Gepubliceerd op dinsdag 7 september 2021
IT 3648
HvJ EU ||
2 sep 2021
HvJ EU 2 sep 2021, IT 3648; ECLI:EU:C:2021:675 (Vodafone tegen Duitsland), https://itenrecht.nl/artikelen/prejudici-le-vraag-over-de-uitleg-van-verordening-nr-531-2012

Prejudiciële vraag over de uitleg van verordening nr. 531/2012

HvJ EU 2 september 2021, IT 3648; IEFbe 3273; ECLI:EU:C:2021:675 (Vodafone tegen Duitsland) Het verzoek om een prejudiciële beslissing betreft de verordening nummer 531/2012. Deze gaat over roaming op openbare mobielecommunicatienetwerken binnen de Unie. In artikel 3 staat onder andere dat telecombedrijven diensten moeten aanbieden zonder discriminatie. Vodafone is actief in deze branche en stelt haar klanten voor om bij het basistarief gratis „zero-rating”-tariefopties te nemen. De algemene contractvoorwaarden bepalen dat deze tariefopties alleen geldig zijn op het nationale grondgebied.  Daarop heeft het Verwaltungsgericht Köln het Hof verzocht om een prejudiciële beslissing te nemen over de vraag of dit verenigbaar is met Unierecht. Gelet op een en ander dient op de gestelde vragen te worden geantwoord dat artikel 3 van verordening 2015/2120 aldus moet worden uitgelegd dat een beperking van het roaminggebruik wegens de activering van een „zero-rating”-tariefoptie onverenigbaar is met de verplichtingen die voortvloeien uit lid 3 van dat artikel.

27. Voorts blijkt uit de tweede alinea van artikel 3, lid 3, van verordening 2015/2120, alsook uit overweging 9 ervan, in het licht waarvan deze alinea moet worden gelezen, dat aanbieders van internettoegangsdiensten deze algemene verplichting weliswaar dienen na te leven, maar de mogelijkheid behouden om redelijke verkeersbeheersmaatregelen te treffen. Deze mogelijkheid hangt echter met name af van de voorwaarde dat die maatregelen berusten op „objectief verschillende technische kwaliteitsvereisten van de specifieke categorieën verkeer” en niet zijn ingegeven door „commerciële overwegingen”. Maatregelen van een aanbieder van internettoegangsdiensten jegens een eindgebruiker die zonder op dergelijke objectieve verschillen te berusten ertoe leiden dat de inhoud, toepassingen of diensten die door de verschillende aanbieders van inhoud, toepassingen of diensten worden aangeboden, niet op gelijke wijze en zonder discriminatie worden behandeld, moeten in het bijzonder worden geacht te berusten op dergelijke „commerciële overwegingen” (arrest van 15 september 2020, Telenor Magyarország, C‑807/18 en C‑39/19, EU:C:2020:708, punt 48).

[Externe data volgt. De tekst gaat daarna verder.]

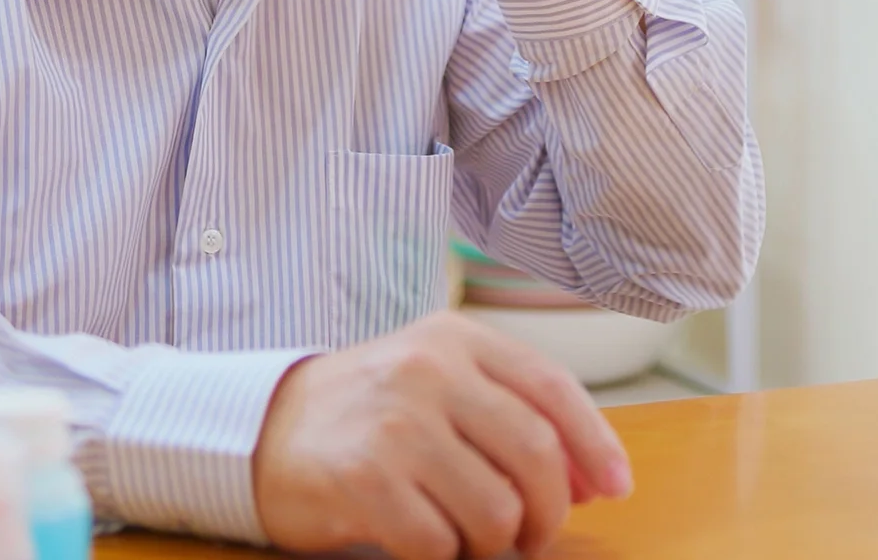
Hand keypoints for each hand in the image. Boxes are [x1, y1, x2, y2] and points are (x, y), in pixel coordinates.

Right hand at [253, 310, 633, 559]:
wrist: (262, 430)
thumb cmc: (368, 413)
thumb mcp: (439, 384)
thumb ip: (513, 414)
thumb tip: (595, 477)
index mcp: (456, 339)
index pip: (553, 390)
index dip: (597, 446)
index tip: (615, 488)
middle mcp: (428, 371)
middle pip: (536, 456)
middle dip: (548, 513)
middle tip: (530, 535)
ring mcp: (395, 424)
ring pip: (495, 509)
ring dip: (492, 542)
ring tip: (465, 534)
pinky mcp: (363, 478)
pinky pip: (439, 543)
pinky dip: (442, 555)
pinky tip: (421, 538)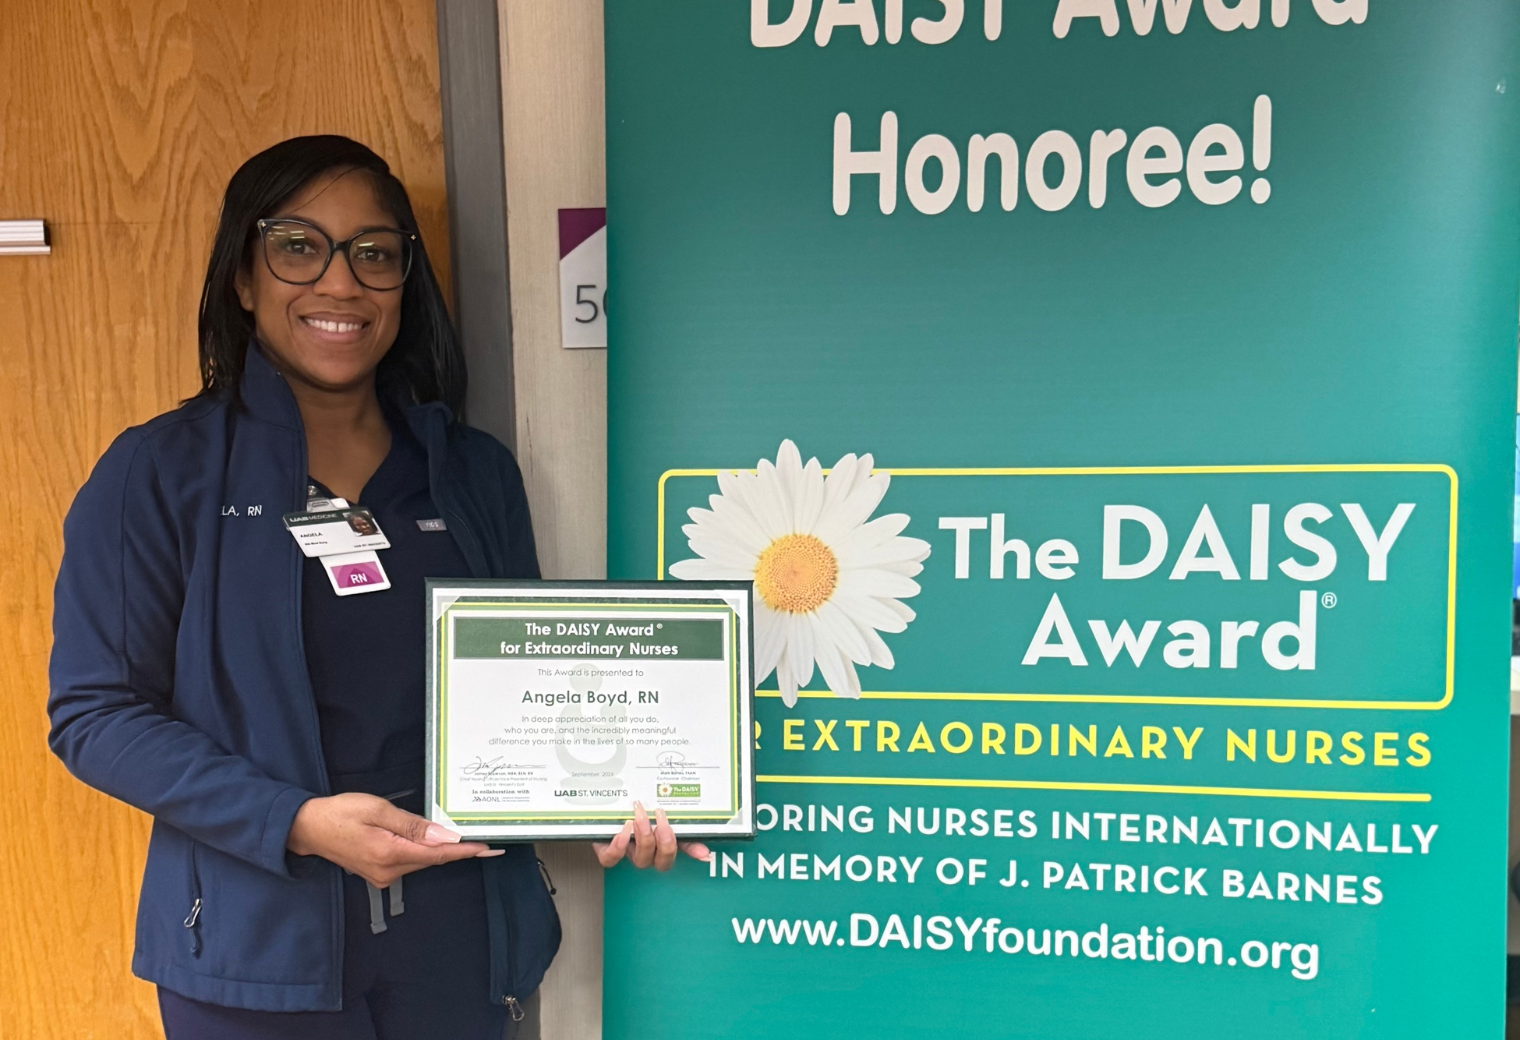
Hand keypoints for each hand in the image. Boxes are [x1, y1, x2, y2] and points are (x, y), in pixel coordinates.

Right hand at [287, 792, 501, 886]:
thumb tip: (443, 834)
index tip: (489, 849)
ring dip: (439, 850)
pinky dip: (422, 851)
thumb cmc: (340, 813)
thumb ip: (412, 824)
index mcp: (390, 853)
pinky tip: (429, 841)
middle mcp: (388, 871)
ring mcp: (382, 875)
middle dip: (458, 849)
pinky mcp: (377, 873)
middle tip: (484, 840)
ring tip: (462, 838)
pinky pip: (408, 862)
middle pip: (432, 859)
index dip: (466, 851)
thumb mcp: (378, 810)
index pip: (438, 854)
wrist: (307, 828)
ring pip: (420, 861)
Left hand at [593, 802, 710, 870]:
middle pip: (661, 862)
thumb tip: (702, 837)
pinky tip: (623, 831)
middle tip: (661, 817)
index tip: (703, 852)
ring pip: (641, 860)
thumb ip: (677, 821)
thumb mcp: (655, 809)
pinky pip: (612, 858)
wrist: (601, 804)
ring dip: (643, 838)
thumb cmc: (631, 807)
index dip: (692, 852)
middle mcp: (645, 852)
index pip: (682, 849)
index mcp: (660, 842)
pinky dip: (618, 847)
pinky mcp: (606, 851)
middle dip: (664, 842)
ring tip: (640, 817)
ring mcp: (627, 853)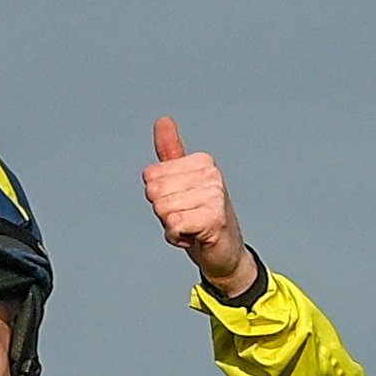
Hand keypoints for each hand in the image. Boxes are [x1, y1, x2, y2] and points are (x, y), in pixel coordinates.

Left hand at [144, 117, 255, 298]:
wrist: (225, 255)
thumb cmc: (200, 219)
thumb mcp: (181, 183)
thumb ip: (171, 153)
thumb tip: (163, 120)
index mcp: (201, 161)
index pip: (150, 176)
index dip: (159, 198)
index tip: (181, 205)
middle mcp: (210, 173)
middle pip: (154, 192)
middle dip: (164, 213)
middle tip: (186, 219)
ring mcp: (215, 195)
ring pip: (162, 210)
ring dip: (172, 227)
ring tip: (192, 228)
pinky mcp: (215, 217)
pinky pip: (173, 225)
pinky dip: (178, 238)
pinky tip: (195, 238)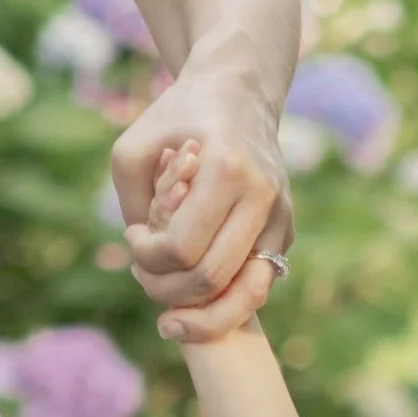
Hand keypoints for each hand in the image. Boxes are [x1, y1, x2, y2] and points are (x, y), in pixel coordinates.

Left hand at [114, 58, 291, 342]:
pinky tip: (192, 294)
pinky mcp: (286, 233)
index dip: (146, 258)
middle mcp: (264, 197)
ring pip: (249, 296)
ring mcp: (281, 218)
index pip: (182, 247)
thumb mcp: (134, 148)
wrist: (240, 92)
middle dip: (167, 291)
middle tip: (142, 274)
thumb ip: (132, 204)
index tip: (131, 238)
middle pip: (212, 278)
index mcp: (228, 169)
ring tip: (170, 324)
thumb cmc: (179, 118)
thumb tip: (149, 258)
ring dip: (204, 318)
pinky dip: (222, 302)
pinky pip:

28. Een „zero-rating”-tariefoptie, zoals die welke in het hoofdgeding aan de orde is, maakt op basis van commerciële overwegingen een onderscheid binnen het internetverkeer, doordat het verkeer naar toepassingen van partnerondernemingen niet wordt aangerekend op het basistarief. Bijgevolg voldoet een dergelijke handelspraktijk niet aan de in artikel 3, lid 3, eerste alinea, van verordening 2015/2120 neergelegde algemene verplichting om het verkeer gelijk te behandelen zonder discriminatie of interferentie.